Он приблизил ко мне лицо, изрезанное морщинами, с тонким хищным носом и ястребиными, табачного цвета, округлившимися глазами, - лицо Шерлока Холмса, только не с Бейкер-стрит, а откуда-нибудь из Бердичева, - и задышал на меня барашком, кинзой и луком.



- Мы с мамой уже давно догадались. Уголовники. Обыкновенные уголовники. Но не простые, а - международного класса. Уверяю тебя, их наверняка разыскивает Интерпол.

Я отшатнулся.

- Папа, что ты говоришь! Они прежде всего - русские.

- Да? Они тебе показали паспорт? Они тебе показали фитюльку - и то на одну секунду. Дай мне сигарету, пожалуйста, мама не почует, что я курил... Да? Ну, и что - что русские? Почерк у них - явно международный. Ты слышал, как они шантажируют по телефону каких-то людей, и в особенности - женщин? По чужому телефону! И ты не почувствовал, что это какой-то условный шифр? Это же так ясно. Это их жертвы! Как я думаю, если хочешь знать мое мнение, они послали этим людям подметные письма с требованием - положить туда-то такую-то сумму, но те почему-то не поддались на провокации, и отсюда эти угрозы. Ты слышал, чем они угрожают? "Тебе, падла, по земле не ходить". И ты меня станешь уверять, что они - оттуда?- Папа, с брезгливой гримасой, помахал вилкой. - Не-ет! Там себе такого не позволяют. Там серьезное государственное учреждение. Там, конечно, не ангелы служат, у них свои "но", не будем здесь говорить... Но на такие штуки там не идут!

- Да почему ты думаешь? Почему мы все думаем, что есть какие-то штуки, на которые они не пойдут?

- Я знаю, - сказал папа, для вящей убедительности закрыв глаза. - Я знаю, если говорю.
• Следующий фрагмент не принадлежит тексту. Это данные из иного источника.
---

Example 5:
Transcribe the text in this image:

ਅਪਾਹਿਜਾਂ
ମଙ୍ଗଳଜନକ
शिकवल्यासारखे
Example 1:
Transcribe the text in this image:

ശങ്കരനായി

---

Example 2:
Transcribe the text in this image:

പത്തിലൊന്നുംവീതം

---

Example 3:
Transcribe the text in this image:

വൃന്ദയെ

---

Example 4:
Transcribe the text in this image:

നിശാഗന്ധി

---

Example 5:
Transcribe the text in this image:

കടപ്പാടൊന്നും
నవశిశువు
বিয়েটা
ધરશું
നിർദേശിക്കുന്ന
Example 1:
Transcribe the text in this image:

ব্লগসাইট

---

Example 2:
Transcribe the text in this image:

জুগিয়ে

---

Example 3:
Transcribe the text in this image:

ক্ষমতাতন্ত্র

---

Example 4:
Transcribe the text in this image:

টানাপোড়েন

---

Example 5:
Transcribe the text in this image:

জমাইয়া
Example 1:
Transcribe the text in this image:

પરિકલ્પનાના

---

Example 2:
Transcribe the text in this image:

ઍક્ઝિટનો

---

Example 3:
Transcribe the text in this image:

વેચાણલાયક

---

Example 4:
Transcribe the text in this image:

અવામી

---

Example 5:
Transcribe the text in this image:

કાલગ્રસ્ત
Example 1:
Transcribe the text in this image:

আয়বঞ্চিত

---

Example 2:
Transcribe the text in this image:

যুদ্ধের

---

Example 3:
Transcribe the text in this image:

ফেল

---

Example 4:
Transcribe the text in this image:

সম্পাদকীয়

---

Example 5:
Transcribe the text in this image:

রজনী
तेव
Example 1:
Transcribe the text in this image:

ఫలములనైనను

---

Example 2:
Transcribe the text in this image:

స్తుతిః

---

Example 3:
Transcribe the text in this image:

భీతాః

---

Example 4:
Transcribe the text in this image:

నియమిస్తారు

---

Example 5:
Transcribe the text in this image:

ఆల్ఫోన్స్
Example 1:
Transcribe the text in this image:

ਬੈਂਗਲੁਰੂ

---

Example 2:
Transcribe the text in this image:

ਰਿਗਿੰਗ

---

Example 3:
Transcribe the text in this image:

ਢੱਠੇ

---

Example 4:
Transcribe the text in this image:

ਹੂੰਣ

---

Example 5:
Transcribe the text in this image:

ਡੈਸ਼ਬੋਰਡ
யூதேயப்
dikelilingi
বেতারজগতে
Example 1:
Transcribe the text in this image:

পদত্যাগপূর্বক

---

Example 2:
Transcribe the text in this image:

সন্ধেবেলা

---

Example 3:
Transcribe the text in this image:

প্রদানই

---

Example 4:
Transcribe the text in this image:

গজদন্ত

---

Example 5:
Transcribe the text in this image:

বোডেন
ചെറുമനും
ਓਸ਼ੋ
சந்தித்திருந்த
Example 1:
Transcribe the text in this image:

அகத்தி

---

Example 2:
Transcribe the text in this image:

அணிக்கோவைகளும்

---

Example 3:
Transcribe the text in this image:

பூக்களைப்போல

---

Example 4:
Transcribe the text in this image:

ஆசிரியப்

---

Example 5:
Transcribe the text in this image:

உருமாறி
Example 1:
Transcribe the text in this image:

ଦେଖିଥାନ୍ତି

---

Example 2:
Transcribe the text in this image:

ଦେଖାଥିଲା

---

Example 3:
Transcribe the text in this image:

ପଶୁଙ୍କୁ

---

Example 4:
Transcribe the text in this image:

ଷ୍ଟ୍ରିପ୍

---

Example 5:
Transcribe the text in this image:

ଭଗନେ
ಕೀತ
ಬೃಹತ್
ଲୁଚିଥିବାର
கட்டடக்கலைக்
- Но у них же... аппаратура.

Странно, это было единственное, что я нашел возразить.

- Хо-хо! - сказал папа. - Достать аппаратуру - это теперь не такая проблема. Наверняка ее где-нибудь делают подпольно - и не хуже, чем у японцев.

Я услышал совершенно мамины интонации.

- Хорошо. Если так, как ты говоришь, чего ж они хотят от нашего визави?

Глаза у папы, кажется, стали еще круглее, седой ежик пополз на лоб.

- Ты еще не догадался? Они и его хотят ограбить, только - в валюте. Они уже заранее считают его деньги. Сколько он получит в Германии, сколько во Франции. А если переведут на английский и на испанский, тогда он - просто миллионер. С их точки зрения. Они только ждут, когда он закончит, чтоб тут же захватить рукопись. И этим они его будут шантажировать. "Отдадим, но при условии - положите энную сумму в такой-то банк, на такое-то имя". Или просто - продадут каким-нибудь пиратам из желтой прессы. Мы себе даже не представляем, какие у них возможности, связи во всем мире. И ведь он перед ними совершенно беззащитен. Он же - вне закона! Ты это-то понял?

Это-то я понял, я только не мог понять, верит ли сам папа в свою кошмарную гипотезу. Он вообще любитель гипотез, в особенности фантастических, от которых у собеседника иной раз уши вянут, - а ведь, казалось бы, человек точного знания, инженер, не я - с моим индуизмом и теорией "других рождений". Но даже если и правда это - не может же быть, чтоб там об этом не знали, не были бы даже рады, если бы с нашим "отщепенцем" что-нибудь этакое произошло. И чем мы ему поможем? Не с нашими пулеметами соваться в политику! У меня даже заныло под ложечкой.

- Ты считаешь, что мы его должны предупредить? - спросил я. - Скажу тебе честно - я боюсь.